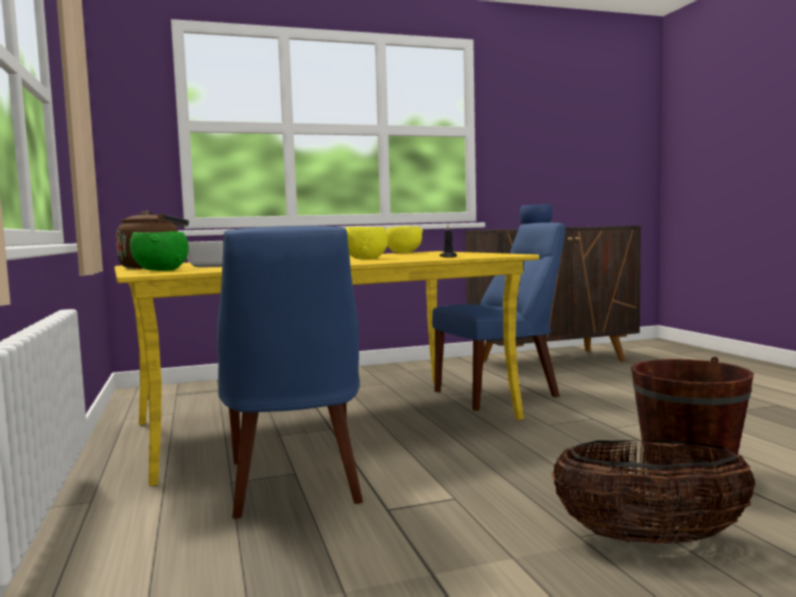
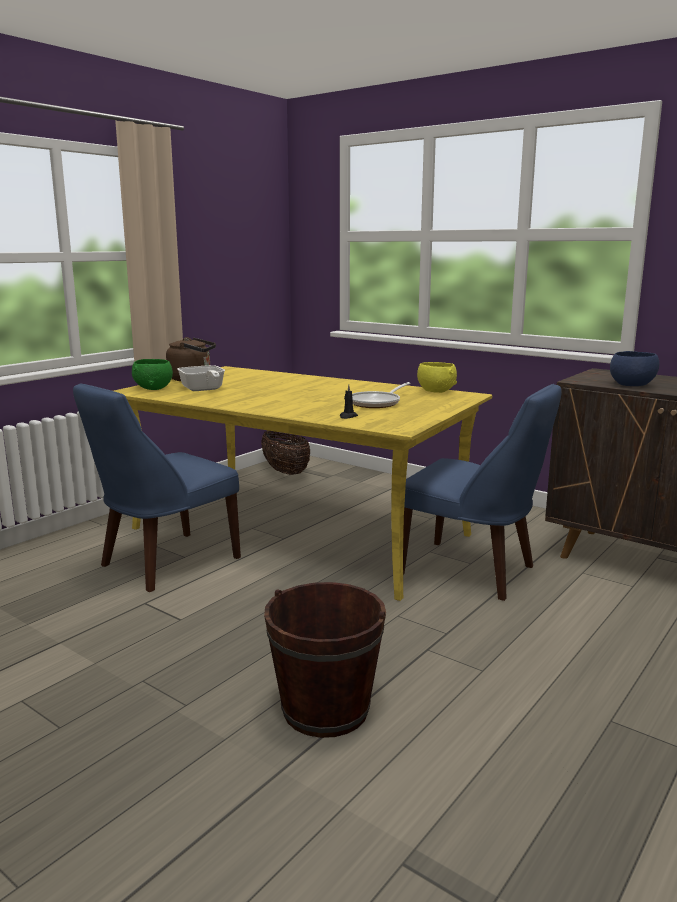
camera: 55 degrees right, 10 degrees up
yellow bowl [345,227,388,260] -> none
basket [552,440,756,545] -> basket moved to [261,430,310,475]
none -> frying pan [352,382,411,408]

--------------------

* **Your goal**:
Could you tally the lines in the data that contain the string "none" and answer with the number alone?

* **Task solution**:
2